The Czech government intends to reduce subsidies for existing renewable energy power plants retroactively. Opposition MPs, industry associations, the Chamber of Commerce, and the Solar Association have highlighted factual inaccuracies in the proposal and warned of insolvency risks for thousands of companies. The cuts would breach national and European laws, posing significant risks for the Czech state. Investors from Germany, Austria, and Switzerland have already announced plans to protect their investments through legal action. International banks are also expected to be affected. At the same time, the Czech Republic is seeking permission from Brussels to subsidize gas and nuclear power plants while extending the operating life of coal-fired power plants.

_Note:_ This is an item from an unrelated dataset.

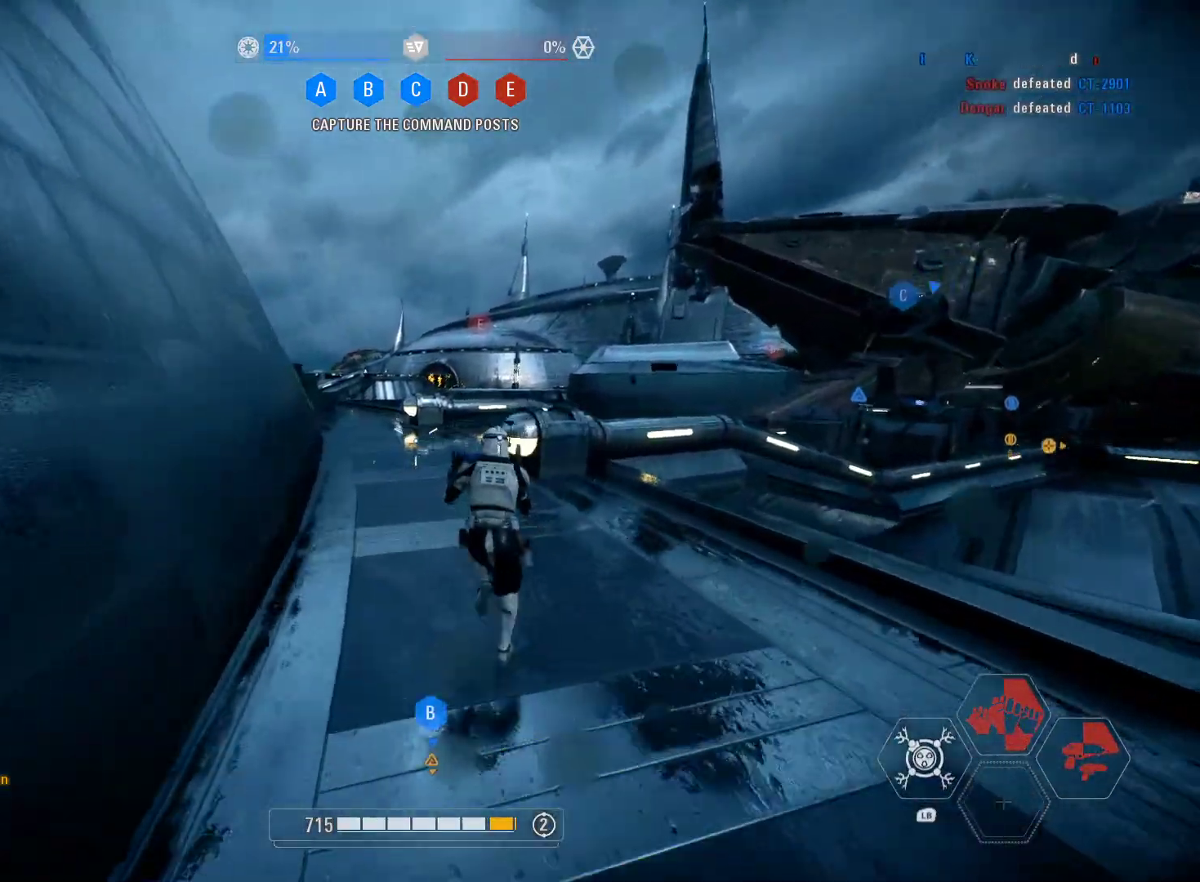
{"buttons": ["L3"], "left_stick": "up", "right_stick": "center", "events": [[367, "right_stick", "center"]]}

In October, Czech Finance Minister Zbyněk Stanjura presented the state budget for the coming year, drawing criticism for its significant shortfalls. The budget proposal includes plans to close these gaps by drastically reducing operating subsidies for thousands of renewable energy plants. Stanjura, alongside Industry and Trade Minister Lukáš Vlček, presented specific amendments to the Energy Act, aiming to cut subsidies for renewable energy by nearly CZK 23 billion (approximately EUR 898 million) compared to the previous year. The proposed changes would affect all subsidized energy sources connected to the grid before 2012.
“We have been warning politicians and officials for weeks that further cuts to existing feed-in tariffs threaten thousands of operators, including international investors, as well as small and medium-sized enterprises and households,” said Jan Krčmár, Managing Director of the Czech Solar Association. “The Czech Republic is already lagging far behind countries like Germany, Austria, Poland, and Romania in expanding renewable energy. Further destabilization of the sector and the alienation of domestic and foreign investors would severely hinder the urgently needed development of new projects.”
Krčmár continued, “Retroactive cuts to promised subsidies endanger existing energy generation plants and send a disastrous message that legal guarantees can be revoked at any time. Who would risk investing in the Czech Republic when they could choose more stable markets like Poland or Romania?”
The Czech parliament is set to vote on the government’s proposals in November. “We hope MPs will consider the substantive arguments we have put forward and avoid steering the Czech Republic away from its planned climate targets,” added Krčmár.